First, I found the Maclaurin series that represents this function:

$\displaystyle e^{-x^2} = \sum_{n=0}^\infty\frac{(-x^2)^n}{n!} = \sum_{n=0}^\infty\frac{x^{2n}}{n!} = 1 + x^2 + \frac{x^4}{2!} + \frac{x^6}{3!} + ...$

Since we are approximating using three terms, I have to find the 4th derivative of the function, which is $\displaystyle e^{-x^2}(16x^4-48x^2+12)$.

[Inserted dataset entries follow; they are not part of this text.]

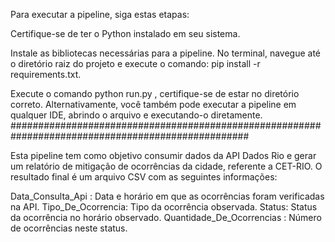 Para executar a pipeline, siga estas etapas: 

Certifique-se de ter o Python instalado em seu sistema. 

Instale as bibliotecas necessárias para a pipeline. No terminal, navegue até o diretório raiz do projeto e execute o comando: pip install -r requirements.txt.

Execute o comando python run.py , certifique-se de estar no diretório correto. 
Alternativamente, você também pode executar a pipeline em qualquer IDE, abrindo o arquivo e executando-o diretamente.
###################################################################################################

Esta pipeline tem como objetivo consumir dados da API Dados Rio e gerar um relatório de mitigação de ocorrências da cidade, referente a CET-RIO. O resultado final é um arquivo CSV com as seguintes informações:

Data_Consulta_Api : Data e horário em que as ocorrências foram verificadas na API.
Tipo_De_Ocorrencia: Tipo da ocorrência observada.
Status: Status da ocorrência no horário observado.
Quantidade_De_Ocorrencias : Número de ocorrências neste status.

Up to this point, I think that I am in good shape. Even this next step seems fairly straightforward:

$\displaystyle |error| = |R_3(x,z)| = |\frac{f^{(4)}(z)}{4!}x^4| \leq 0.005$

It's in executing this that get confused. I think that the next step is this:

$\displaystyle |\frac{e^{-x^2}(16x^4-48x^2+12)}{24}x^4| \leq 0.005$

$\displaystyle |4x^4e^{-x^2}(4x^4-12x^2+3)| \leq 0.12$

It's at this point where I get stuck. Assuming that I have gotten this far without error (big assumption), the idea would be to solve the inequality for x, which would tell me the range to fall within this error threshold. But the algebra here seems pretty involved, which makes me think that I have made a mistake.

Anybody see anything or have any advice? Thanks.